Similarly, in document similarity analysis, it can measure how many word choices overlap between documents. Therefore, it can be used to compare collections of patterns.
8. Haversine distance
Semisortical distance is the distance calculated from the latitude and longitude of two points on a sphere. It computes the shortest path length at two points, which is very similar to the Euclidean distance. The main difference is that two points are on a sphere, so you can’t have a straight path.
insufficient
One of the drawbacks of this distance measure is that it assumes that both points are on the sphere. In fact, there are very few cases where the earth is not a perfect sphere, which makes some calculations very difficult. Instead, you can look at the Vincenty distance, which assumes that the carrier is an ellipsoid rather than a sphere.
Scope of application
As you may already be aware, half-vector distance is often used for navigation. For example, you can use it to calculate the flight distance between two countries. Note that if the two points themselves are not far apart, the half-positive vector distance is not very good. The curvature of the path will not matter much.
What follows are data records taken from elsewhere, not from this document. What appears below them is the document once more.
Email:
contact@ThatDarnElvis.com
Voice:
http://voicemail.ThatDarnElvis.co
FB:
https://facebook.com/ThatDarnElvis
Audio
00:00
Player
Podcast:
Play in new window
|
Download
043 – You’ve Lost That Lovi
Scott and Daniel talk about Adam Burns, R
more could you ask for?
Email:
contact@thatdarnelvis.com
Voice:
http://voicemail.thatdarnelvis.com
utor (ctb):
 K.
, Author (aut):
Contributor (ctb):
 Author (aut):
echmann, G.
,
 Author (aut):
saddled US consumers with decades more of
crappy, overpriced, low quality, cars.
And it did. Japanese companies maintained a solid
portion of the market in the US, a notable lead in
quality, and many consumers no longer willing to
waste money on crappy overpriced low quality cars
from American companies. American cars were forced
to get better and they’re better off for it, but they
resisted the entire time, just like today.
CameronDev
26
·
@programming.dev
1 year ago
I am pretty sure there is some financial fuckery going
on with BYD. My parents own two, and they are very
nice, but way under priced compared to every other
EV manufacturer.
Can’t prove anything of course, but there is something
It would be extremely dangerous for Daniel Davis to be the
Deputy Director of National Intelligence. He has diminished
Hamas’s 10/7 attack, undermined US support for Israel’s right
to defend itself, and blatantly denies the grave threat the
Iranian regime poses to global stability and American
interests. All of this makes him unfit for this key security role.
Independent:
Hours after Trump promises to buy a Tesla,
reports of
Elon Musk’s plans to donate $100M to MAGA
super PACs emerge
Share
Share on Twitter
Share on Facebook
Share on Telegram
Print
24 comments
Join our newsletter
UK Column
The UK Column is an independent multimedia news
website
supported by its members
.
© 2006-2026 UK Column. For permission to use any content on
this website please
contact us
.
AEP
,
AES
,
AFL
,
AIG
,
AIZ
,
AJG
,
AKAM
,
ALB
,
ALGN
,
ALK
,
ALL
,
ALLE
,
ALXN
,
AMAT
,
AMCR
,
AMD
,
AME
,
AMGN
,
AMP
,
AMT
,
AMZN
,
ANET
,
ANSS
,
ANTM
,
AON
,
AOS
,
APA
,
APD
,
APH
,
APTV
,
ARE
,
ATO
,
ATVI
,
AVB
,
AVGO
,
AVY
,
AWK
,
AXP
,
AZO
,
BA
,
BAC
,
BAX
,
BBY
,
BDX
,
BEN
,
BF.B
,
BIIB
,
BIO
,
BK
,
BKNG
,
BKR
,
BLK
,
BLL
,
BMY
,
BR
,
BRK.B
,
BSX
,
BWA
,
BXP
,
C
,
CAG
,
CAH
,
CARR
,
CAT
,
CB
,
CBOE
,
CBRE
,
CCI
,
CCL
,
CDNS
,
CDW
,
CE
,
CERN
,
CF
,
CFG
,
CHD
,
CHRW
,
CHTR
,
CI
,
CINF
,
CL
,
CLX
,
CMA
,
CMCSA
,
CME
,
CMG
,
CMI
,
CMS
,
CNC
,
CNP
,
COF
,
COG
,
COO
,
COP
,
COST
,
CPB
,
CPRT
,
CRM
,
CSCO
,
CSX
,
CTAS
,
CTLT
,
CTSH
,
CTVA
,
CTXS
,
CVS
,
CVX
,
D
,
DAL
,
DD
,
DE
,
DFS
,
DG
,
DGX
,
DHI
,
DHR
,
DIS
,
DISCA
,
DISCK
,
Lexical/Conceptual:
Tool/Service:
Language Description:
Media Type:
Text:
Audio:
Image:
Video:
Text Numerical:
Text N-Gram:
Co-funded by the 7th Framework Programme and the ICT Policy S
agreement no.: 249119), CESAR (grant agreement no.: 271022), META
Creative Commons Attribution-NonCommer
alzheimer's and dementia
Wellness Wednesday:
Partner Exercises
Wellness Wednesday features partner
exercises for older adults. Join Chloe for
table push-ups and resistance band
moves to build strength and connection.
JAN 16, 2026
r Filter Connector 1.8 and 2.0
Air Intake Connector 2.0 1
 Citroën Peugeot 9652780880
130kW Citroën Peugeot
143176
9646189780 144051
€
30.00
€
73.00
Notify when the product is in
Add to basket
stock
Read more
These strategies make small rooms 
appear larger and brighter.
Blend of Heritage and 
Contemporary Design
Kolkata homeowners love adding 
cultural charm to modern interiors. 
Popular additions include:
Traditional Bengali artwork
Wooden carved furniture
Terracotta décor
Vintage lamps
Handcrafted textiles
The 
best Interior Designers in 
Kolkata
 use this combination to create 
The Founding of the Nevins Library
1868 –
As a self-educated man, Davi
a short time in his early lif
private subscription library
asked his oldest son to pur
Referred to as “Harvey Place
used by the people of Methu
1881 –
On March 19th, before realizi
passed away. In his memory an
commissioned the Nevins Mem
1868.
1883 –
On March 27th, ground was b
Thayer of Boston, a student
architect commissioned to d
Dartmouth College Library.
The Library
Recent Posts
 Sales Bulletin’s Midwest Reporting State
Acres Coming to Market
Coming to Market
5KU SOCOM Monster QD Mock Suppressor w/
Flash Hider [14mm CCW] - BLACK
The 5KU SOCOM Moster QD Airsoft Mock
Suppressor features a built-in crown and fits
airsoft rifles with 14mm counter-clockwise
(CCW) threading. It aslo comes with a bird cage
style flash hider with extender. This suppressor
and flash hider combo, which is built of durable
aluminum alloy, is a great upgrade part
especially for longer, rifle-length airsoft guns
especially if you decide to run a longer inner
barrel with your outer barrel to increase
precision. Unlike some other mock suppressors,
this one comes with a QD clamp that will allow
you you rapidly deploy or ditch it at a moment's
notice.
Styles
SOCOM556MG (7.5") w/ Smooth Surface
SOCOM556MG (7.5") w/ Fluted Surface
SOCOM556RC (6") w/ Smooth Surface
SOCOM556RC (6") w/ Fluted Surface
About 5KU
9. S ø rensen – Dice index
Similar to the Jacquard coefficient, the Sø rensen-dice index can also measure similarities and differences between sample sets. Even though their calculations are similar, the Sø rensen-dice index is a little more intuitive than the Jacquard coefficient, as it can be viewed as the ratio of overlap between two sets, between 0 and 1:
insufficient
Similar to jacquard’s indices, they both overemphasize the importance of sets containing few or no truth values. The result is that this set will dominate the average scores of multiple sets. Rather than divide the weights equally, this measure assigns a weight to a collection inversely proportional to its size.
Applicable scenario
The Sø rensen-dice index applies in a very similar way to the Jacquard index. It is usually used for image segmentation tasks or text similarity analysis.
Note: There are far more types of distance measures than the nine mentioned above. If you want to learn more about interesting metrics, I suggest you investigate one of the following: Mahalanobis, Canberra, Bray-Curtis distance, and KL-Divergence.
If you find any mistakes in your translation or other areas that need to be improved, you are welcome to the Nuggets Translation Program to revise and PR your translation, and you can also get the corresponding reward points. The permanent link to this article at the beginning of this article is the MarkDown link to this article on GitHub.
The Nuggets Translation Project is a community that translates quality Internet technical articles from English sharing articles on nuggets. The content covers Android, iOS, front-end, back-end, blockchain, products, design, artificial intelligence and other fields. If you want to see more high-quality translation, please continue to pay attention to the Translation plan of Digging Gold, the official Weibo, Zhihu column.